Re: [BUG] RCU hang with io_uring nvme polling

From: Jens Axboe

Date: Fri Jun 26 2026 - 12:40:15 EST


On 6/26/26 10:33 AM, Keith Busch wrote:
> On Fri, Jun 26, 2026 at 10:06:49AM -0600, Jens Axboe wrote:
>> Ah good catch, I missed that. Should've grepped! In general, IO should
>> either get polled, or if the device is misbehaving, then timeouts will
>> catch it. That said, haven't looked at the actual report yet, will do
>> so next week (unless you beat me to it...?)
>
> I'll give it a shot!
>
> The test has 1 polling queue with 2 jobs dispatching. One of the job's
> polled the completions for both. The other job is polling for no reason
> at all with nothing outstanding. The only thing that can break us out of
> that loop now is need_resched(), but that appears to never return true.

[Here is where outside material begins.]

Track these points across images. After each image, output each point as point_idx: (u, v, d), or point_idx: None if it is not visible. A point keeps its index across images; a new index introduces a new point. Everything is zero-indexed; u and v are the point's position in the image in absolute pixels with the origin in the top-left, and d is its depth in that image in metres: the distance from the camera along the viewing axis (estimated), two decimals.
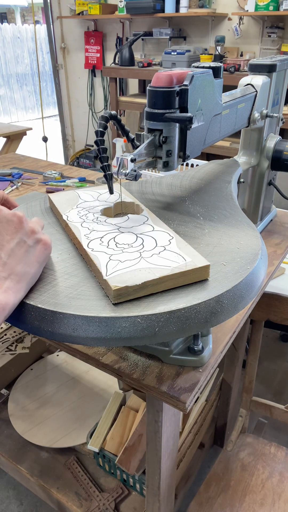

Yes, it's a bad configuration. I bet it's as simple as:

https://lore.kernel.org/linux-block/20260617155051.1266079-1-anuj20.g@xxxxxxxxxxx/

but in practice nobody should configure a single poll queue and run
multiple jobs, particularly not when the object is framed around "energy
efficiency" as this configuration is pretty much guaranteed to waste 2
cores, with most of the time going towards spinning on a lock rather
than doing potentially useful work.

--
Jens Axboe